## What do numerical instability (ill-condition) warnings indicate?

**Answer:** Numerical instability warnings indicate that digits of accuracy were lost during computation. CSI software performs computation with 16 digits of accuracy, some of which may be lost when analysis involves systems of significantly different stiffness, in which lower-order values are truncated to suit operations with higher-order values. This is normal for any computational software. Different levels of information are provided depending on the solver used:

**Standard solver**provides details on the number of digits lost and the location of the joint and degree-of-freedom (DOF) associated with the computation

**Advanced solver**This is the program's default solver option and indicates that a significant number of digits were lost but does not provide details on the number of digits or the location

**Multi-threaded solver**provides no information on the accuracy of the computations

When using the Standard solver, the number of digits lost for each equation solved is reported as follows:

**Less than 6**lost digits is not reported because the solution is sufficiently accurate.

**Between 6 and 11**lost digits is reported for informational purposes. The results of the analysis may still be acceptable but the user should carefully check the results, especially when the number of digits lost is larger.

**Over 11**digits lost is reported and also generates an instability warning. In this case the structure is either unstable or so poorly conditioned as to produce inaccurate results, and the user should check and revise the model.

The Multi-threaded solver should only be used after the stability of the model has been determined by previous analyses.__ If the Advanced solver indicates instabilities, re-run with the Standard solver for more details__, or consider the methods below to check the model. If the Standard solver or other checks indicate sufficient stability and accuracy, then warnings from the Advanced solver can be ignored.

All three solvers report the number of negative stiffness eigenvalues found during linear equation solving ("number of eigenvalues below the shift"). This should always be __ zero__ except when performing an eigen modal analysis with a positive shift, which is not common. If the number of negative stiffness eigenvalues is not zero, a serious problem exists. This could be due to instability, very poor conditioning, or to buckling under P-delta.

A model should always be checked for stability and ill-conditioning without P-delta effects first. If the lost digits or negative stiffness eigenvalues occur only when performing P-delta analysis, please refer to the following information: P-Delta FAQ and troubleshooting.

Certain models may exhibit negative stiffness values even for linear cases in this case Select all deck/shell objects in the model, then select Assign > Shell Elements > Auto Line Constraint and uncheck the Apply to Full Structure option. This will remove auto line constraints and possibly resolve instabilities.

Regardless of the solver used, it is always recommended to carefully review the deformed shape for the gravity load case and the first few eigen-modes of vibration to make sure they are as expected.

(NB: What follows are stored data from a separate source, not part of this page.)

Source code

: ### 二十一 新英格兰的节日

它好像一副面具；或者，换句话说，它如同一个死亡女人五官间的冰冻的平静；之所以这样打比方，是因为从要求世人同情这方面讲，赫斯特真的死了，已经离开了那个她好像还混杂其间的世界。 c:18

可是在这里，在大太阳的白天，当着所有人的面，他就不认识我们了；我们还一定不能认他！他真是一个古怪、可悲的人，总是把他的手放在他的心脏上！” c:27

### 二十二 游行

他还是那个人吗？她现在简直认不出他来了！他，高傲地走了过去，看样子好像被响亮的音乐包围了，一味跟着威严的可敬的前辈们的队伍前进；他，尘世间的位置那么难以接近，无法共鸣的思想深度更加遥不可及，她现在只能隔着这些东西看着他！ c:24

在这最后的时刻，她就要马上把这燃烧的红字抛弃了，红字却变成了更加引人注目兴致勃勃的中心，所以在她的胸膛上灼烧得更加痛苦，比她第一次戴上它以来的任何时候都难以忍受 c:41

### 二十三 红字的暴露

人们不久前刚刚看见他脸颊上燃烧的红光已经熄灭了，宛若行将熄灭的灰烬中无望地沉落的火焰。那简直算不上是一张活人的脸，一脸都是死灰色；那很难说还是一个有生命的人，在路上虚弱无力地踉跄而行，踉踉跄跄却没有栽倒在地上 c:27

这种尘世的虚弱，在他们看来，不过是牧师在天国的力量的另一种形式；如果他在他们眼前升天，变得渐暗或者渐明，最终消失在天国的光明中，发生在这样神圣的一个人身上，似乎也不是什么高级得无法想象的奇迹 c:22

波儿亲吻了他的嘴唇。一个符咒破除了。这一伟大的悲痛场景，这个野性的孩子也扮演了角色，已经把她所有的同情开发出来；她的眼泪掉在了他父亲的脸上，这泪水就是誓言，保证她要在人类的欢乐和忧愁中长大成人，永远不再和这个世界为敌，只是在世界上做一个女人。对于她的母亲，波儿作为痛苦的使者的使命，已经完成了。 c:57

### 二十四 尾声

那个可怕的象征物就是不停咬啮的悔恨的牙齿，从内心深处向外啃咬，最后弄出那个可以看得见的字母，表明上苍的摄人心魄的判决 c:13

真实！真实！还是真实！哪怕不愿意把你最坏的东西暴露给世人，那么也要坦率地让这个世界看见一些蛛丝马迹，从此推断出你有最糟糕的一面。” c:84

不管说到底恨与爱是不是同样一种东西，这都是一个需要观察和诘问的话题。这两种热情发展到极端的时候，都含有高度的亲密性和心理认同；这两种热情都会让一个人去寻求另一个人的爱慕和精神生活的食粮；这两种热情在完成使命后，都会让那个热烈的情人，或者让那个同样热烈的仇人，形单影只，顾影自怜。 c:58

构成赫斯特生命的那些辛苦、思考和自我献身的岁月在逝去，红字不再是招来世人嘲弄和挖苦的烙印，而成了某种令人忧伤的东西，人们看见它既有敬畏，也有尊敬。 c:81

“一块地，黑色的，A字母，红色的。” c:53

This can help determine problematic areas. Some situations where numerical instability may occur include:

- When objects of significantly different stiffness connect at a common joint.

- When the rigid-diaphragm assumption is applied to a slab with flexible interconnecting objects.

- When multiple releases are assigned to a joint, causing joint DOF to become orphaned (without stiffness).

- There exist orphan nodes or elements that are not correctly attached to the rest of the structure, laterally un-braced members, or other mechanisms. Reviewing the deformed-shape animation under gravity cases and modal cases usually helps locate these orphan elements, which will be deflecting by large amounts and out-of-phase with rest of the structure

- The auto-merge tolerance may be too small, resulting in different connectivity than expected. The default is 0.1 inch or 1mm, and rarely needs to be changed. It can be reviewed using the command Options>Tolerances.

Note that Eigen modal analysis is recommended for finding instabilities and numerical problems and to better understand your structure, even though Ritz analysis is preferred for performing subsequent dynamic analyses (response-spectrum and modal time-history).

**Recommendations for Large Models**

In the case of very large models, running the standard solver can take an impractical amount of time. In this case we recommend:

- Make a copy of the model, and add unit mass to all 6 DOF at every joint. Rotational inertial is necessary to pick up torsional modes for frame elements.

- Make sure the mass source is defined as from self-weight and additional masses, includes vertical mass, and is
**not**lumped at stories

- Run an Eigen modal analysis. Use the Advanced or Multi-threaded solver. A dozen modes is enough to detect problems

- Rigid-body modes or mechanisms will usually generate eigen-modes with very large periods (positive or negative). If you cannot see the deformed shape (such as for torsional column modes), generate a table of joint deflections and sort to find the largest values.

- Once the shape of the mechanism or rigid-body mode is determined, correct the connectivity or other contributing problems and check the model again before continuing with further analysis and design.